For decapping assays with scDcp2n, uncapped RNA was transcribed and purified from MnlI-digested pRP802 as described in ref. 34. The 99-nucleotide RNA was capped using guanylyltransferase (Ambion) and [α-32P]GTP according to the manufacturer’s instructions. Decapping was assayed in 20-μl reactions containing 20 fmol cap-labeled RNA, 50 mM HEPES (pH 7.0), 100 mM NaCl and 2 mM DTT. Intrinsic decapping activity was assayed in 2 mM MnCl2 with 20 ng scDcp2n and 80 ng BSA (Roche). Stimulation by scDcp1p was assayed in 5 mM MgCl2 with 100 ng scDcp2n and either 300 ng scDcp1p or 300 ng BSA. Reaction mixes were preheated at 30°C for 2 min before the addition of proteins, incubated for 10 min at 30°C then stopped by the addition of 10 μl 0.5 M EDTA. Dcp1p or BSA was added just before Dcp2p. Aliquots of the reaction products from both types of decapping assays were spotted on polyethyleneimine-cellulose TLC plates (Sigma or Baker) and developed in 0.75 M LiCl.

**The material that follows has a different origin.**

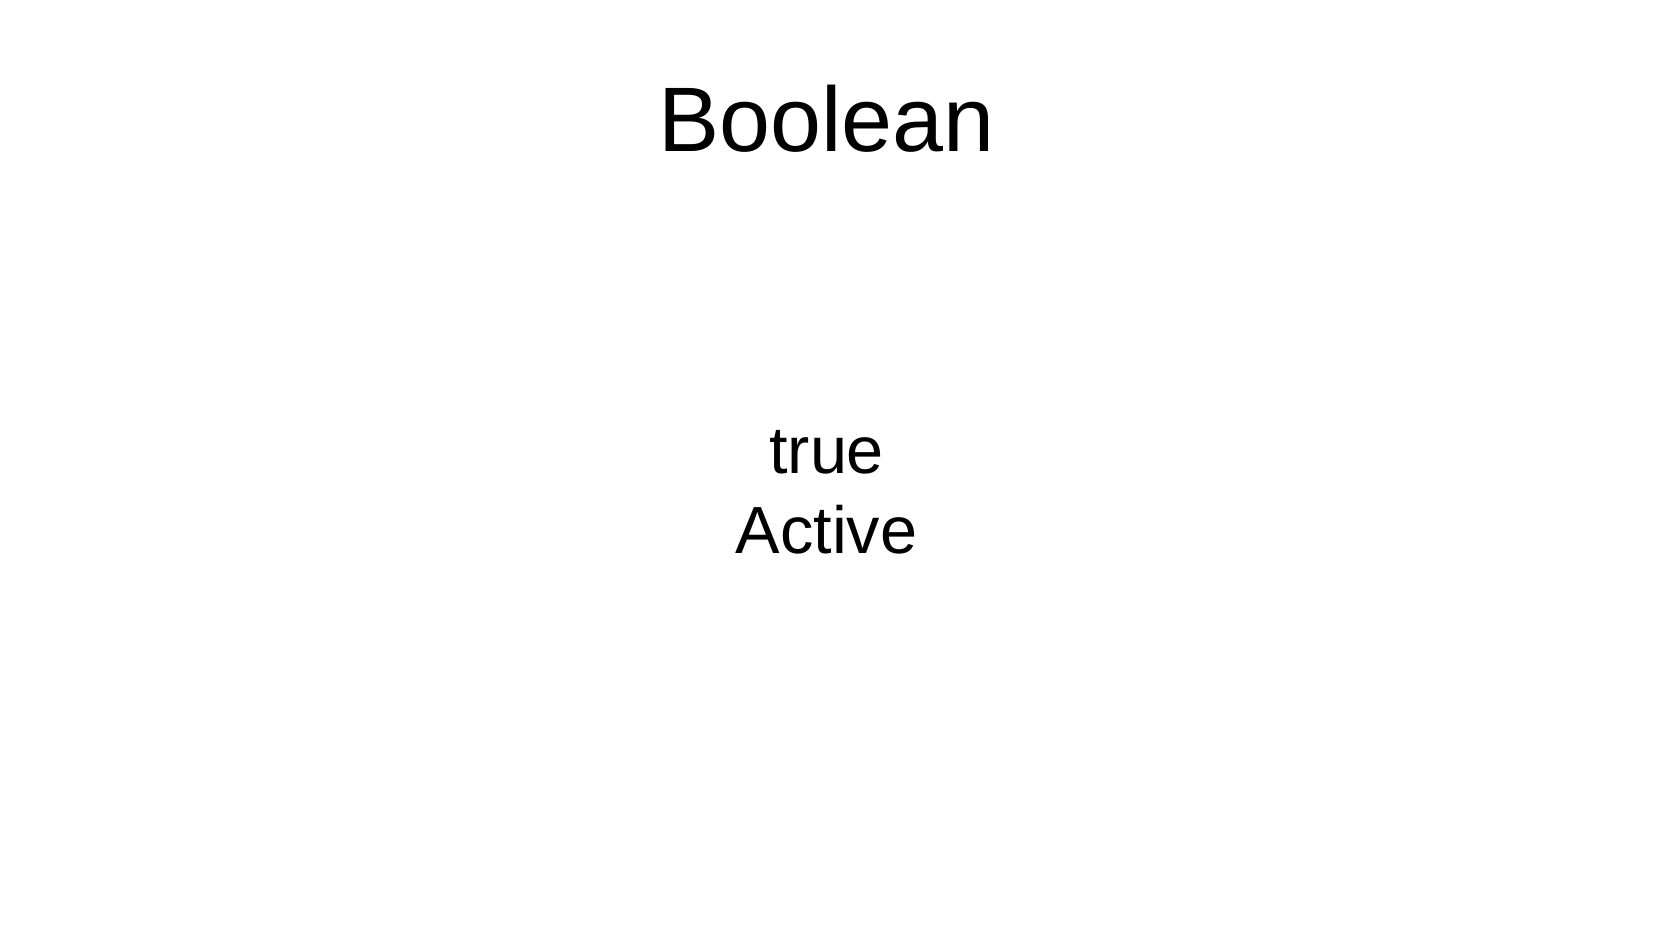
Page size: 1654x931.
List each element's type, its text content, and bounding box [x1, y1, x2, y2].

text_box Boolean [82, 37, 1571, 193]
text_box true Active [82, 217, 1571, 757]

S. cerevisiae strain yRP2061 (Matαura3-52 lys2-201 leu2-3 trp1 cup1::LEU2(PM) dcp2::TRP1) carrying plasmids expressing wild-type or mutant versions of scDcp2p was grown to an OD600 of 0.3–0.4 in synthetic media lacking uracil and containing 2% (w/v) galactose. Total RNA was isolated as described in ref. 35 and was fractionated on 1.75% (w/v) formaldehyde agarose gels. MFA2pG mRNA and its decay fragment were detected by northern analysis using oRP140 (ref. 36).
Note: Supplementary information is available on the Nature Structural & Molecular Biology website.
We would like to thank the beamline scientists at ID29 (European Synchrotron Radiation Facility) for assistance and access to their facilities. Plasmids and yeast strains used for the two-hybrid analysis were provided by S. Fields, Howard Hughes Medical Institute, University of Washington. pRP2075 was provided by J. Coller, Howard Hughes Medical Institute, University of Arizona. This work was financially supported by the Agency for Science, Technology and Research (A* Star) in Singapore (H.S.) and by the Howard Hughes Medical Institute (R.P.).
Accession codes. Protein Data Bank: Coordinates have been deposited with accession code 2A6T.
COMPETING INTERESTS STATEMENT
The authors declare that they have no competing financial interests.